Traditional two-wheel motorcycles are considered single-track vehicles. Three-wheel vehicles could have either double or triple tracks. Double track vehicles are motorcycles with sidecars, while triple track vehicles (trikes) can have either two front wheels or two rear wheels.

10.2 – Autocycles

During the 2017 Legislative Session, the Georgia General Assembly changed the definition of a Class C motor vehicle in O.C.G.A. § 40-5-23(c) to include three-wheel motor vehicles equipped with a steering wheel. They also changed O.C.G.A. § 40-6-311(b) to distinguish motorcycles as motor vehicles controlled by handlebars requiring the operator to straddle the seat. Helmets are required in autocycles.

10.3 – Differences between Two-Wheel Motorcycles and Three-Wheel
Vehicles

A three-wheel vehicle is naturally more stable than a two-wheel motorcycle. However, under certain conditions it could “tip over” or lift one of the wheels off the pavement. In order to ensure its stability, you will need to pay attention to your body position, your speed, and how you load a three-wheel vehicle.

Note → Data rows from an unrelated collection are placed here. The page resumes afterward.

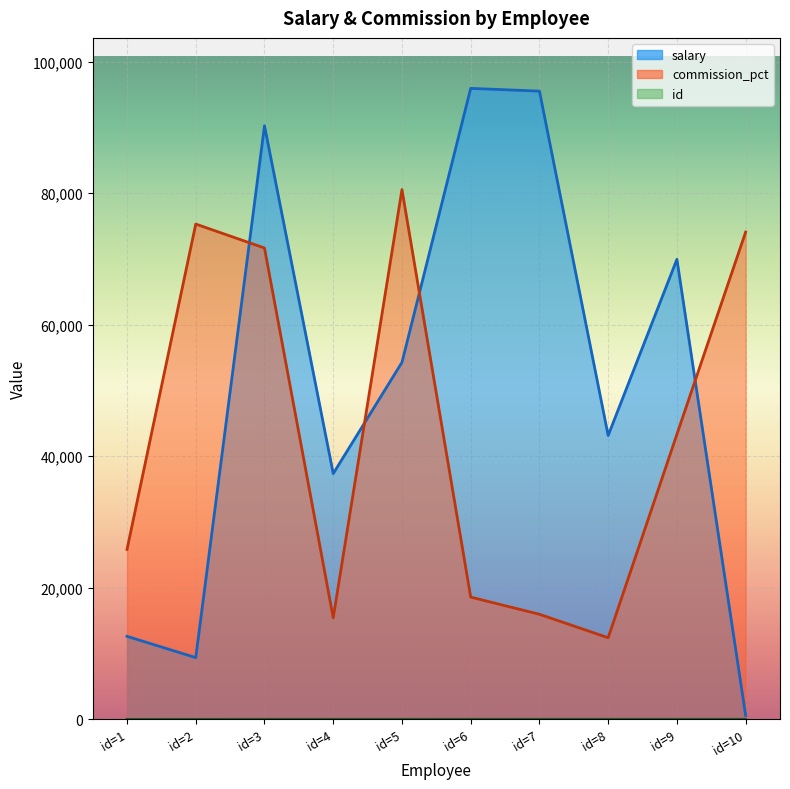

Reading right to left, transcribe all the data shown in this chart.

salary: 601	69929	43151	95498	95916	54263	37356	90233	9385	12617
commission_pct: 74069	43322	12407	15970	18581	80529	15436	71649	75289	25834
id: 10	9	8	7	6	5	4	3	2	1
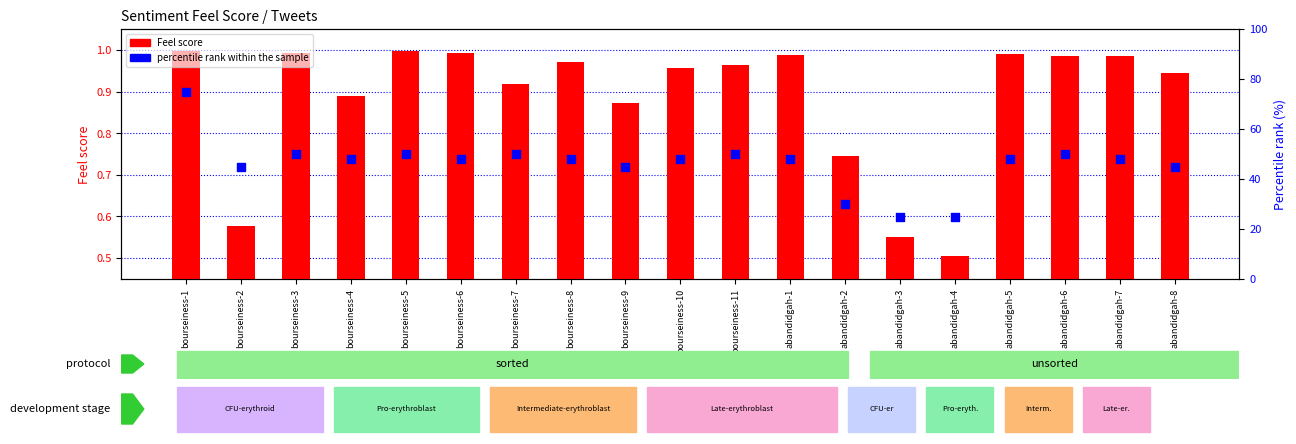

At which category is the sum across all series the highest?

bourseiness-1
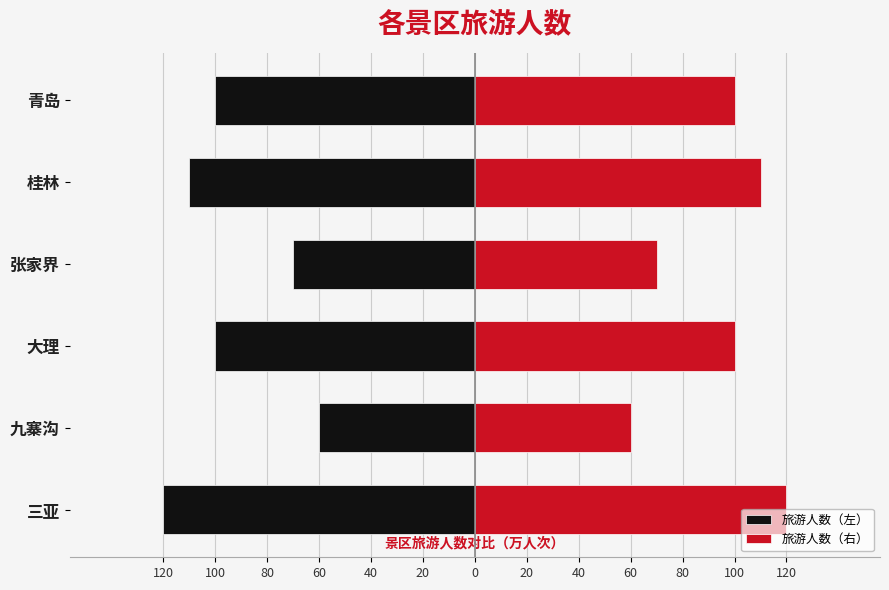

What is the difference between the maximum and second lowest values in the 旅游人数（右） series?

50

They also steer differently. Since three-wheel vehicles cannot lean, the front wheel needs to be pointed in the direction you want the vehicle to go.

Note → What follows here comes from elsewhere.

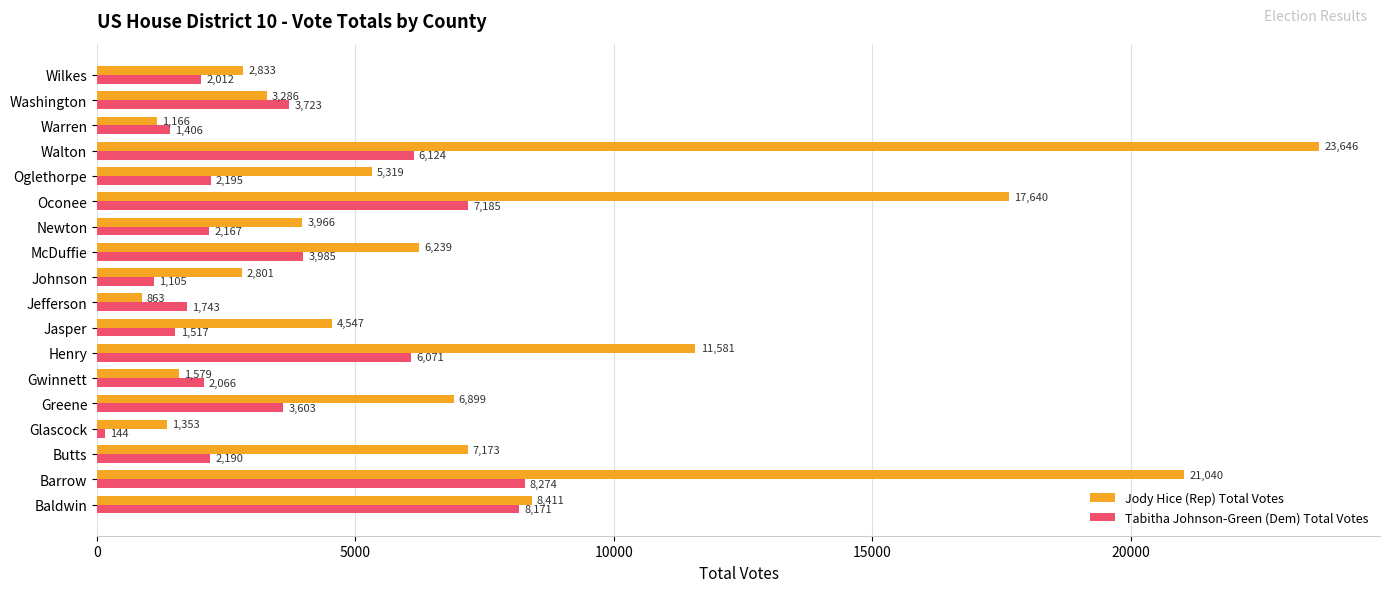

How many series are shown in this chart?

2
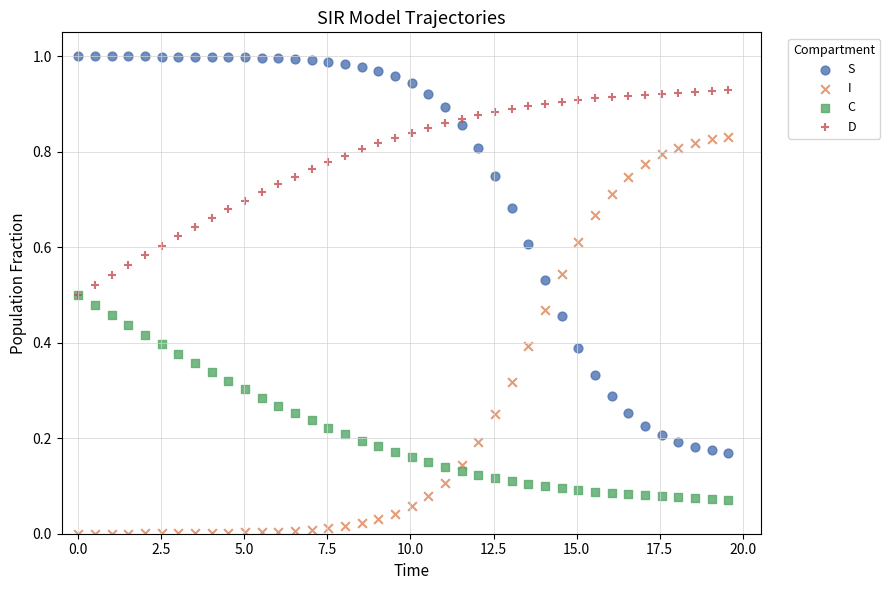

What are all the series names shown in the legend?

S, I, C, D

10.4 – Be Familiar with Your Vehicle

Make sure you are completely familiar with the three-wheel vehicle before you take it out on the street. Be sure to review the owner’s manual. Remember, three-wheel vehicles take up more space than two-wheel motorcycles and therefore you will need more space to maneuver.

10.5 – Body Position

Your body position is important for control on a three-wheel vehicle. You should be able to reach both handgrips comfortably while leaning and shifting your weight in turns.

10.6 – Turning

Approach turns and curves with caution. If you enter a turn too fast you may end up crossing into another lane of traffic, lifting a wheel, or going off the road. Oversteering could cause the vehicle to skid and you could lose control.

10.7 – Hills

When riding uphill on a three-wheel vehicle, some weight will shift to the rear, causing the front of the vehicle to become lighter. This weight shift reduces the traction on the front wheel(s) for steering and braking. You should shift some of your body weight forward to maintain steering control.

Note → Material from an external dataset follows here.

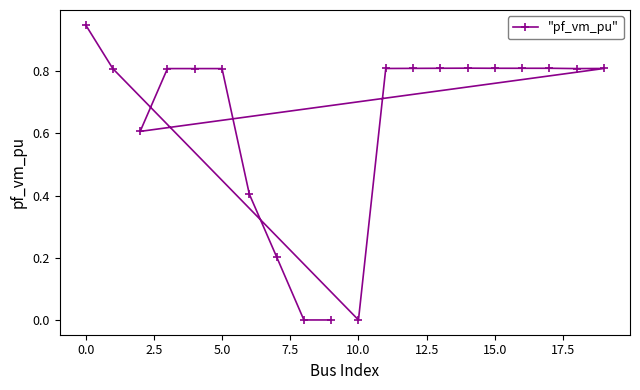

What is the difference between the maximum and minimum values?

0.9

When riding downhill, gravity increases the amount of braking force required to slow or stop the vehicle. It is important, therefore, to begin slowing earlier for cornering and stopping.

10.8 – Lane Position

The width of a three-wheel vehicle is similar to the width of some automobiles, therefore, unlike a two-wheel motorcycle, you are limited in lane positioning. Keep toward the center of the lane and within the lane markings.

Lane positioning when riding in groups is also an important consideration. Ride single file and always maintain a safe margin, four seconds minimum, between vehicles.

10.9 – Parking at the Roadside

Position your vehicle in a parking space so you are parked parallel to the curb. Set the parking brake or leave it in gear to keep it from rolling. Parking parallel to the curb will facilitate pulling away from the curb and entering the lanes of traffic.

10.10 – Swerving

A three-wheel vehicle is not as maneuverable as a two-wheel motorcycle, so it is important to look well ahead to avoid the need for any sudden turns or swerving. Swerving is seldom the best option to avoid a collision on a 3-wheel vehicle. If swerving is required, brake either before or after the swerve, never while swerving. You should not attempt swerving without proper training. If you need to avoid a collision, the best option may be hard braking.

10.11 – Cornering and Curves

When riding through curves, remember to stay within your lane.

Adjust your speed before entering a curve. You may need to lean or shift your weight in the direction of the turn to avoid causing any of the wheels to leave the ground and, possibly, losing control.